--- START ---

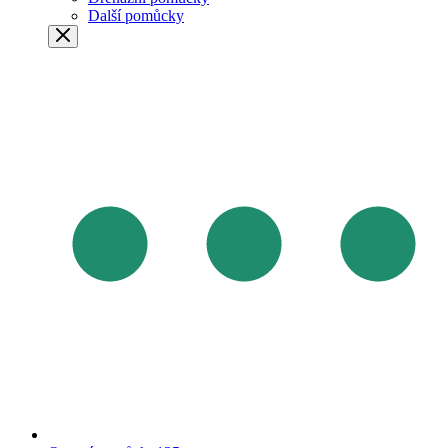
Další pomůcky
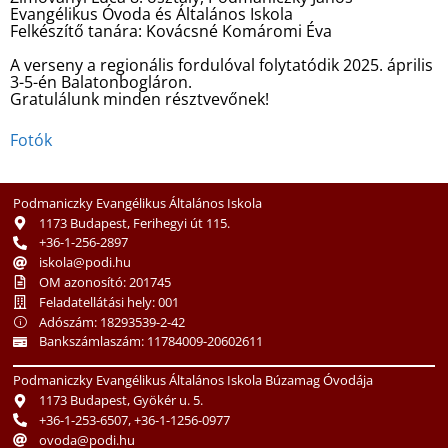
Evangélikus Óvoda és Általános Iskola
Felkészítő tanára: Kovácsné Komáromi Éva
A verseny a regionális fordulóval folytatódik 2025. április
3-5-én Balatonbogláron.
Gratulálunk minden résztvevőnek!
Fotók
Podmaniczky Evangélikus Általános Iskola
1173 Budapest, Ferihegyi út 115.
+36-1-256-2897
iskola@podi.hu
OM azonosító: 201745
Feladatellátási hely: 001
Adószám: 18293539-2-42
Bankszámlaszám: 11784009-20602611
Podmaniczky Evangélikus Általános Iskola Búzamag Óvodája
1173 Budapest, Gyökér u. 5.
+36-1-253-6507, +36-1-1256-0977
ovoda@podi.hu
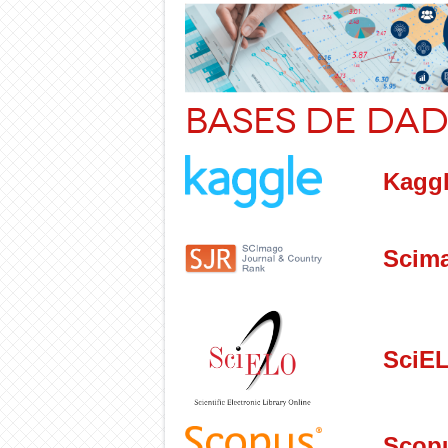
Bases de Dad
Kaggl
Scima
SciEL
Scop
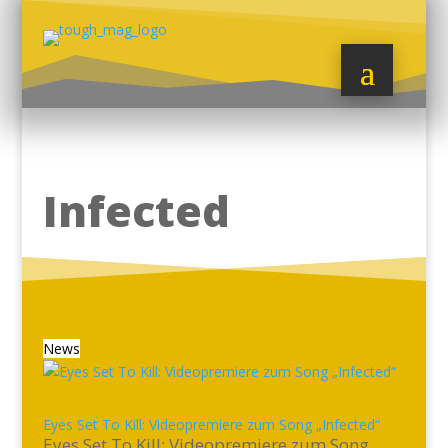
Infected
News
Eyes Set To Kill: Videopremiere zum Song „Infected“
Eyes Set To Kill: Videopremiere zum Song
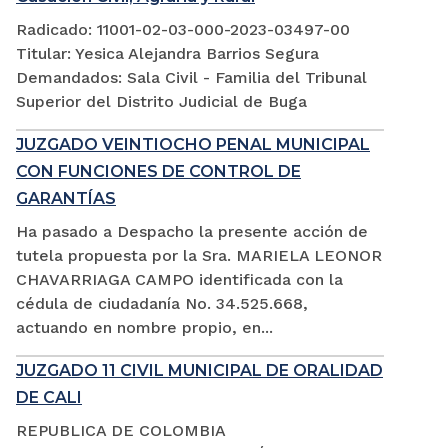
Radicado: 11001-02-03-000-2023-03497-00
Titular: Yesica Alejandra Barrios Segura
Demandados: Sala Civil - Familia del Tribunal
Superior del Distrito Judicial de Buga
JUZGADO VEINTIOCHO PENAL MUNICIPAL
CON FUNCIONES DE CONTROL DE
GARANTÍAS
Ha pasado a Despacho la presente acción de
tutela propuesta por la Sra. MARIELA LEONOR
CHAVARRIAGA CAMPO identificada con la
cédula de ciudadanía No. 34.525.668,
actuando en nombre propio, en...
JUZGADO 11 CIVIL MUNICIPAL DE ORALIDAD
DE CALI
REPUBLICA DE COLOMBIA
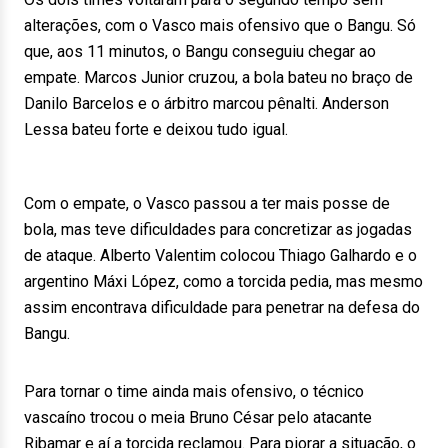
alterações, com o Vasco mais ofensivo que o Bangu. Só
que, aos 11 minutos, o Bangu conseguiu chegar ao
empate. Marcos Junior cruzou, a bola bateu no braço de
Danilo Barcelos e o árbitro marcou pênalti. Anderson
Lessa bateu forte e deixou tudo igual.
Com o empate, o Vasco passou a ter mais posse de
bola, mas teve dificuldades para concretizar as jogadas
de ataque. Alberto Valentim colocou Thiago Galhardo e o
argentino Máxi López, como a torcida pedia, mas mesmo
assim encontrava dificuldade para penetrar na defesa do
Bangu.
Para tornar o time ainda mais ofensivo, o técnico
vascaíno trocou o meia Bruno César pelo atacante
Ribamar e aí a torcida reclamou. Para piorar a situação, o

--- END ---

Lines with the word "Budapest": copy each one from the data above.

1173 Budapest, Ferihegyi út 115.
1173 Budapest, Gyökér u. 5.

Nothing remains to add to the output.